An exact copy of every entry is the answer here, with no pictures.

[Saved data entries]
______________________________

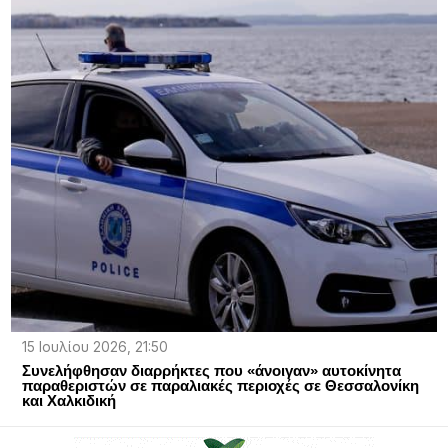
15 Ιουλίου 2026, 21:50
Συνελήφθησαν διαρρήκτες που «άνοιγαν» αυτοκίνητα
παραθεριστών σε παραλιακές περιοχές σε Θεσσαλονίκη
και Χαλκιδική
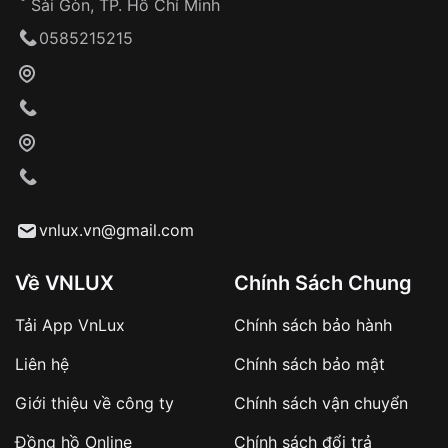
Sài Gòn, TP. Hồ Chí Minh
Giao hàng tận nơi
0585215215
Khách hàng kiểm tra và thanh toán trực tiếp
cho nhân viên giao hàng
Xác nhận đơn hàng và thanh toán
VNLUX tiến hành giao hàng đến địa chỉ yêu
cầu
Từ khóa SEO:
vnlux.vn@gmail.com
Về VNLUX
Chính Sách Chung
Tải App VnLux
Chính sách bảo hành
Áp dụng với các đơn hàng giá trị cao hoặc
Liên hệ
Chính sách bảo mật
sản phẩm đặc biệt
Khách hàng cần
đặt cọc trước 10% giá trị đơn
Giới thiệu về công ty
Chính sách vận chuyển
hàng
Số tiền còn lại thanh toán khi nhận hàng hoặc
Đồng hồ Online
Chính sách đổi trả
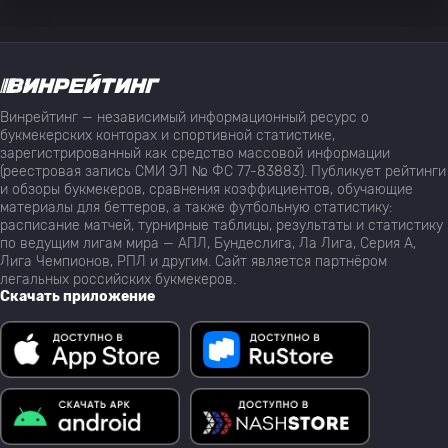
Винрейтинг — независимый информационный ресурс о
букмекерских конторах и спортивной статистике,
зарегистрированный как средство массовой информации
(реестровая запись СМИ ЭЛ № ФС 77-83883). Публикует рейтинги
и обзоры букмекеров, сравнения коэффициентов, обучающие
материалы для беттеров, а также футбольную статистику:
расписание матчей, турнирные таблицы, результаты и статистику
по ведущим лигам мира — АПЛ, Бундеслига, Ла Лига, Серия А,
Лига Чемпионов, РПЛ и другим. Сайт является партнёром
легальных российских букмекеров.
Скачать приложение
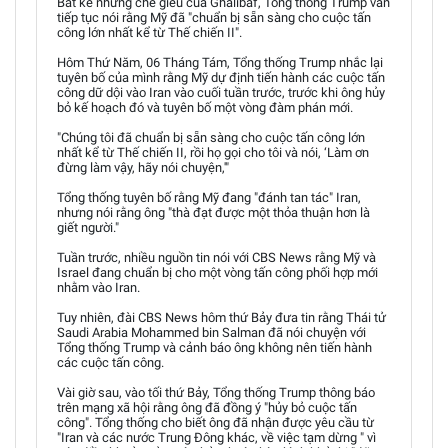
Bất kể những chế giễu của Ghalibaf, Tổng thống Trump vẫn
tiếp tục nói rằng Mỹ đã "chuẩn bị sẵn sàng cho cuộc tấn
công lớn nhất kể từ Thế chiến II".
Hôm Thứ Năm, 06 Tháng Tám, Tổng thống Trump nhắc lại
tuyên bố của mình rằng Mỹ dự định tiến hành các cuộc tấn
công dữ dội vào Iran vào cuối tuần trước, trước khi ông hủy
bỏ kế hoạch đó và tuyên bố một vòng đàm phán mới.
"Chúng tôi đã chuẩn bị sẵn sàng cho cuộc tấn công lớn
nhất kể từ Thế chiến II, rồi họ gọi cho tôi và nói, ‘Làm ơn
đừng làm vậy, hãy nói chuyện,'"
Tổng thống tuyên bố rằng Mỹ đang "đánh tan tác" Iran,
nhưng nói rằng ông "thà đạt được một thỏa thuận hơn là
giết người."
Tuần trước, nhiều nguồn tin nói với CBS News rằng Mỹ và
Israel đang chuẩn bị cho một vòng tấn công phối hợp mới
nhằm vào Iran.
Tuy nhiên, đài CBS News hôm thứ Bảy đưa tin rằng Thái tử
Saudi Arabia Mohammed bin Salman đã nói chuyện với
Tổng thống Trump và cảnh báo ông không nên tiến hành
các cuộc tấn công.
Vài giờ sau, vào tối thứ Bảy, Tổng thống Trump thông báo
trên mạng xã hội rằng ông đã đồng ý "hủy bỏ cuộc tấn
công". Tổng thống cho biết ông đã nhận được yêu cầu từ
"Iran và các nước Trung Đông khác, về việc tạm dừng " vì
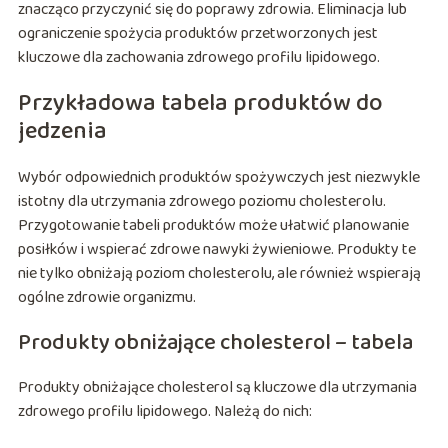
znacząco przyczynić się do poprawy zdrowia. Eliminacja lub
ograniczenie spożycia produktów przetworzonych jest
kluczowe dla zachowania zdrowego profilu lipidowego.
Przykładowa tabela produktów do
jedzenia
Wybór odpowiednich produktów spożywczych jest niezwykle
istotny dla utrzymania zdrowego poziomu cholesterolu.
Przygotowanie tabeli produktów może ułatwić planowanie
posiłków i wspierać zdrowe nawyki żywieniowe. Produkty te
nie tylko obniżają poziom cholesterolu, ale również wspierają
ogólne zdrowie organizmu.
Produkty obniżające cholesterol – tabela
Produkty obniżające cholesterol są kluczowe dla utrzymania
zdrowego profilu lipidowego. Należą do nich:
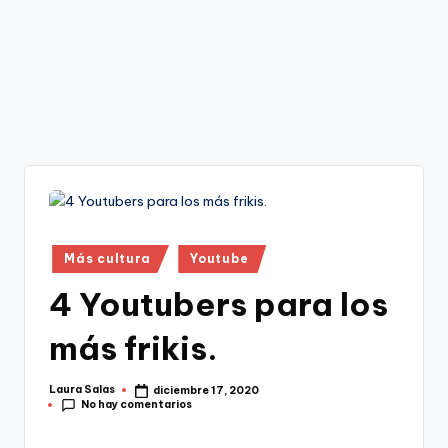
Publicado
Más cultura
Youtube
en
4 Youtubers para los
más frikis.
Laura Salas
diciembre 17, 2020
Publicado
No hay comentarios
por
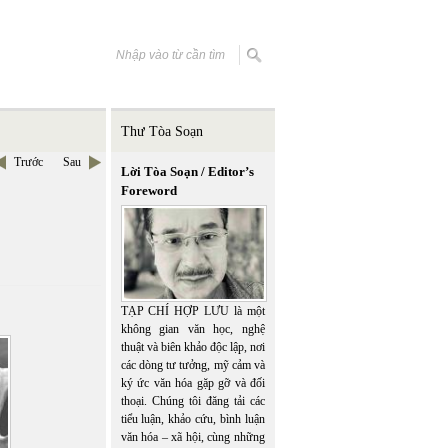
Thư Tòa Soạn
Trước
Sau
Lời Tòa Soạn / Editor’s
Foreword
TẠP CHÍ HỢP LƯU là một
không gian văn học, nghệ
thuật và biên khảo độc lập, nơi
các dòng tư tưởng, mỹ cảm và
ký ức văn hóa gặp gỡ và đối
thoại. Chúng tôi đăng tải các
tiểu luận, khảo cứu, bình luận
văn hóa – xã hội, cùng những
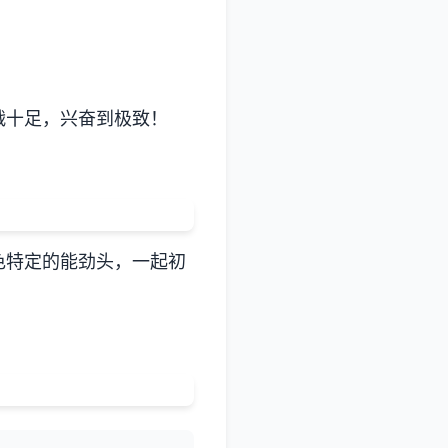
战十足，兴奋到极致！
色特定的能劲头，一起初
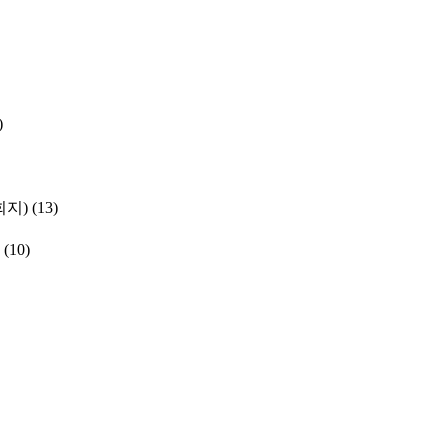
)
학회지)
(13)
(10)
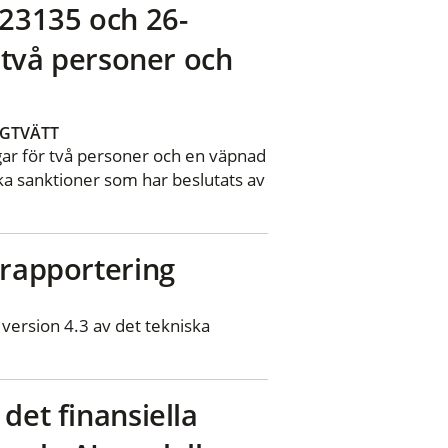
-23135 och 26-
r två personer och
GTVÄTT
ngar för två personer och en väpnad
ka sanktioner som har beslutats av
 rapportering
version 4.3 av det tekniska
det finansiella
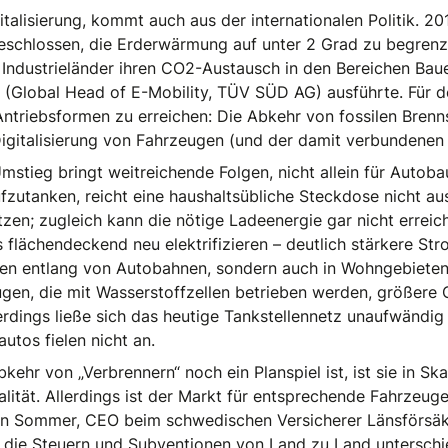
talisierung, kommt auch aus der internationalen Politik. 201
eschlossen, die Erderwärmung auf unter 2 Grad zu begrenze
 Industrieländer ihren CO2-Austausch in den Bereichen Baue
 (Global Head of E-Mobility, TÜV SÜD AG) ausführte. Für de
ntriebsformen zu erreichen: Die Abkehr von fossilen Brenns
 Digitalisierung von Fahrzeugen (und der damit verbundenen
mstieg bringt weitreichende Folgen, nicht allein für Autob
zutanken, reicht eine haushaltsübliche Steckdose nicht aus
zen; zugleich kann die nötige Ladeenergie gar nicht erreic
lächendeckend neu elektrifizieren – deutlich stärkere Strom
nen entlang von Autobahnen, sondern auch in Wohngebieten
en, die mit Wasserstoffzellen betrieben werden, größere C
erdings ließe sich das heutige Tankstellennetz unaufwändi
tos fielen nicht an.
ehr von „Verbrennern“ noch ein Planspiel ist, ist sie in Ska
lität. Allerdings ist der Markt für entsprechende Fahrzeug
Ann Sommer, CEO beim schwedischen Versicherer Länsförsäkr
s die Steuern und Subventionen von Land zu Land unterschi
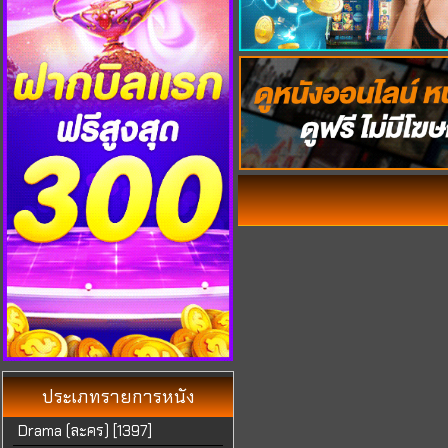
ประเภท
รายการหนัง
Drama (ละคร) [1397]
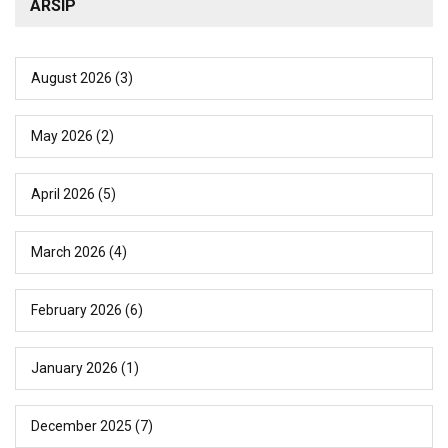
ARSIP
August 2026
(3)
May 2026
(2)
April 2026
(5)
March 2026
(4)
February 2026
(6)
January 2026
(1)
December 2025
(7)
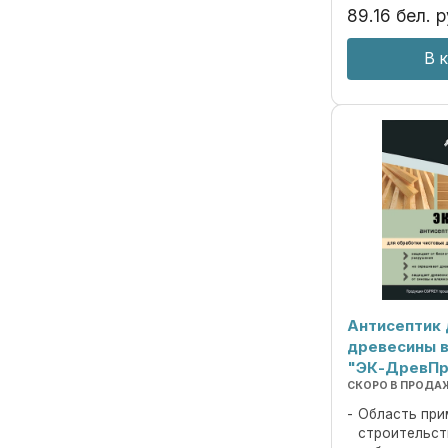
атмосферной су
89
.
16
бел. р
В 
Антисептик
древесины 
"ЭК-ДревП
СКОРО В ПРОДА
Область при
строительст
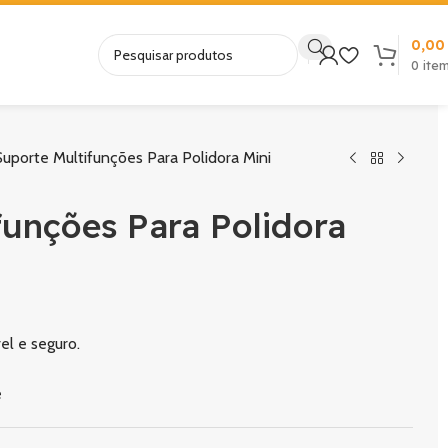
0,0
0
ite
porte Multifunções Para Polidora Mini
unções Para Polidora
l e seguro.
e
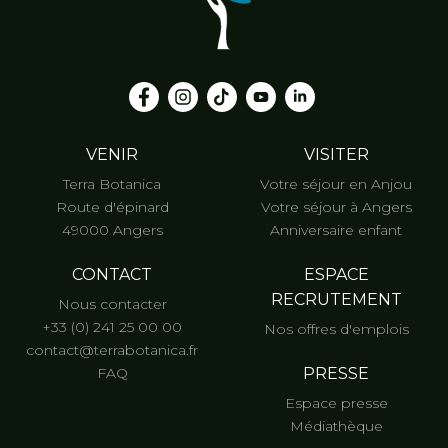
VENIR
VISITER
Terra Botanica
Votre séjour en Anjou
Route d'épinard
Votre séjour à Angers
49000 Angers
Anniversaire enfant
CONTACT
ESPACE
RECRUTEMENT
Nous contacter
+33 (0) 241 25 00 00
Nos offres d'emplois
contact@terrabotanica.fr
FAQ
PRESSE
Espace presse
Médiathèque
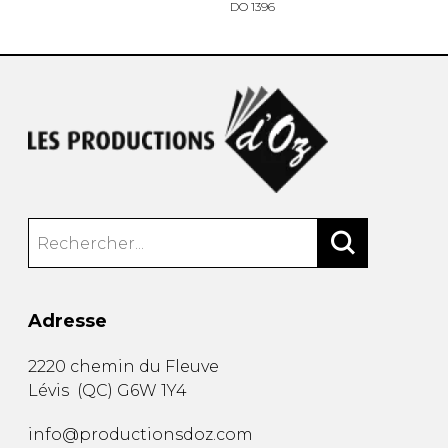
DO 1396
Adresse
2220 chemin du Fleuve
Lévis
(
QC
)
G6W 1Y4
info@productionsdoz.com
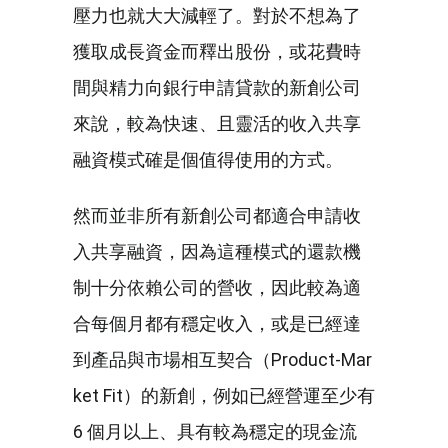
壓力也就大大減輕了。對於不想為了
獲取成長資金而釋出股份，或花費時
間與精力向銀行申請貸款的新創公司
來說，較為快速、且靈活的收入共享
融資模式確是個值得使用的方式。
然而並非所有新創公司都適合申請收
入共享融資，因為這種模式的還款機
制十分依賴公司的營收，因此較為適
合每個月都有穩定收入，或是已經達
到產品與市場相互契合（Product-Mar
ket Fit）的新創，例如已經營運至少有
6 個月以上、具有較為穩定的現金流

______________________________

ANSWER SPACE:
15 Ιουλίου 2026, 21:50
Συνελήφθησαν διαρρήκτες που «άνοιγαν» αυτοκίνητα
παραθεριστών σε παραλιακές περιοχές σε Θεσσαλονίκη
και Χαλκιδική
Sài Gòn, TP. Hồ Chí Minh
Giao hàng tận nơi
0585215215
Khách hàng kiểm tra và thanh toán trực tiếp
cho nhân viên giao hàng
Xác nhận đơn hàng và thanh toán
VNLUX tiến hành giao hàng đến địa chỉ yêu
cầu
Từ khóa SEO:
vnlux.vn@gmail.com
Về VNLUX
Chính Sách Chung
Tải App VnLux
Chính sách bảo hành
Áp dụng với các đơn hàng giá trị cao hoặc
Liên hệ
Chính sách bảo mật
sản phẩm đặc biệt
Khách hàng cần
đặt cọc trước 10% giá trị đơn
Giới thiệu về công ty
Chính sách vận chuyển
hàng
Số tiền còn lại thanh toán khi nhận hàng hoặc
Đồng hồ Online
Chính sách đổi trả
Винрейтинг — независимый информационный ресурс о
букмекерских конторах и спортивной статистике,
зарегистрированный как средство массовой информации
(реестровая запись СМИ ЭЛ № ФС 77-83883). Публикует рейтинги
и обзоры букмекеров, сравнения коэффициентов, обучающие
материалы для беттеров, а также футбольную статистику:
расписание матчей, турнирные таблицы, результаты и статистику
по ведущим лигам мира — АПЛ, Бундеслига, Ла Лига, Серия А,
Лига Чемпионов, РПЛ и другим. Сайт является партнёром
легальных российских букмекеров.
Скачать приложение
Bất kể những chế giễu của Ghalibaf, Tổng thống Trump vẫn
tiếp tục nói rằng Mỹ đã "chuẩn bị sẵn sàng cho cuộc tấn
công lớn nhất kể từ Thế chiến II".
Hôm Thứ Năm, 06 Tháng Tám, Tổng thống Trump nhắc lại
tuyên bố của mình rằng Mỹ dự định tiến hành các cuộc tấn
công dữ dội vào Iran vào cuối tuần trước, trước khi ông hủy
bỏ kế hoạch đó và tuyên bố một vòng đàm phán mới.
"Chúng tôi đã chuẩn bị sẵn sàng cho cuộc tấn công lớn
nhất kể từ Thế chiến II, rồi họ gọi cho tôi và nói, ‘Làm ơn
đừng làm vậy, hãy nói chuyện,'"
Tổng thống tuyên bố rằng Mỹ đang "đánh tan tác" Iran,
nhưng nói rằng ông "thà đạt được một thỏa thuận hơn là
giết người."
Tuần trước, nhiều nguồn tin nói với CBS News rằng Mỹ và
Israel đang chuẩn bị cho một vòng tấn công phối hợp mới
nhằm vào Iran.
Tuy nhiên, đài CBS News hôm thứ Bảy đưa tin rằng Thái tử
Saudi Arabia Mohammed bin Salman đã nói chuyện với
Tổng thống Trump và cảnh báo ông không nên tiến hành
các cuộc tấn công.
Vài giờ sau, vào tối thứ Bảy, Tổng thống Trump thông báo
trên mạng xã hội rằng ông đã đồng ý "hủy bỏ cuộc tấn
công". Tổng thống cho biết ông đã nhận được yêu cầu từ
"Iran và các nước Trung Đông khác, về việc tạm dừng " vì
znacząco przyczynić się do poprawy zdrowia. Eliminacja lub
ograniczenie spożycia produktów przetworzonych jest
kluczowe dla zachowania zdrowego profilu lipidowego.
Przykładowa tabela produktów do
jedzenia
Wybór odpowiednich produktów spożywczych jest niezwykle
istotny dla utrzymania zdrowego poziomu cholesterolu.
Przygotowanie tabeli produktów może ułatwić planowanie
posiłków i wspierać zdrowe nawyki żywieniowe. Produkty te
nie tylko obniżają poziom cholesterolu, ale również wspierają
ogólne zdrowie organizmu.
Produkty obniżające cholesterol – tabela
Produkty obniżające cholesterol są kluczowe dla utrzymania
zdrowego profilu lipidowego. Należą do nich:
Publicado
Más cultura
Youtube
en
4 Youtubers para los
más frikis.
Laura Salas
diciembre 17, 2020
Publicado
No hay comentarios
por
Thư Tòa Soạn
Trước
Sau
Lời Tòa Soạn / Editor’s
Foreword
TẠP CHÍ HỢP LƯU là một
không gian văn học, nghệ
thuật và biên khảo độc lập, nơi
các dòng tư tưởng, mỹ cảm và
ký ức văn hóa gặp gỡ và đối
thoại. Chúng tôi đăng tải các
tiểu luận, khảo cứu, bình luận
văn hóa – xã hội, cùng những
战十足，兴奋到极致！
色特定的能劲头，一起初
)
학회지)
(13)
(10)
-23135 och 26-
r två personer och
GTVÄTT
ngar för två personer och en väpnad
ka sanktioner som har beslutats av
 rapportering
version 4.3 av det tekniska
det finansiella
talisierung, kommt auch aus der internationalen Politik. 201
eschlossen, die Erderwärmung auf unter 2 Grad zu begrenze
 Industrieländer ihren CO2-Austausch in den Bereichen Baue
 (Global Head of E-Mobility, TÜV SÜD AG) ausführte. Für de
ntriebsformen zu erreichen: Die Abkehr von fossilen Brenns
 Digitalisierung von Fahrzeugen (und der damit verbundenen
mstieg bringt weitreichende Folgen, nicht allein für Autob
zutanken, reicht eine haushaltsübliche Steckdose nicht aus
zen; zugleich kann die nötige Ladeenergie gar nicht erreic
lächendeckend neu elektrifizieren – deutlich stärkere Strom
nen entlang von Autobahnen, sondern auch in Wohngebieten
en, die mit Wasserstoffzellen betrieben werden, größere C
erdings ließe sich das heutige Tankstellennetz unaufwändi
tos fielen nicht an.
ehr von „Verbrennern“ noch ein Planspiel ist, ist sie in Ska
lität. Allerdings ist der Markt für entsprechende Fahrzeug
Ann Sommer, CEO beim schwedischen Versicherer Länsförsäkr
s die Steuern und Subventionen von Land zu Land unterschi
ประเภท
รายการหนัง
Drama (ละคร) [1397]
ARSIP
August 2026
(3)
May 2026
(2)
April 2026
(5)
March 2026
(4)
February 2026
(6)
January 2026
(1)
December 2025
(7)
атмосферной су
89
.
16
бел. р
В 
Антисептик
древесины 
"ЭК-ДревП
СКОРО В ПРОДА
Область при
строительст
0,0
0
ite
porte Multifunções Para Polidora Mini
unções Para Polidora
l e seguro.
e
VENIR
VISITER
Terra Botanica
Votre séjour en Anjou
Route d'épinard
Votre séjour à Angers
49000 Angers
Anniversaire enfant
CONTACT
ESPACE
RECRUTEMENT
Nous contacter
+33 (0) 241 25 00 00
Nos offres d'emplois
contact@terrabotanica.fr
FAQ
PRESSE
Espace presse
Médiathèque
DO 1396
Adresse
2220 chemin du Fleuve
Lévis
(
QC
)
G6W 1Y4
info@productionsdoz.com
壓力也就大大減輕了。對於不想為了
獲取成長資金而釋出股份，或花費時
間與精力向銀行申請貸款的新創公司
來說，較為快速、且靈活的收入共享
融資模式確是個值得使用的方式。
然而並非所有新創公司都適合申請收
入共享融資，因為這種模式的還款機
制十分依賴公司的營收，因此較為適
合每個月都有穩定收入，或是已經達
到產品與市場相互契合（Product-Mar
ket Fit）的新創，例如已經營運至少有
6 個月以上、具有較為穩定的現金流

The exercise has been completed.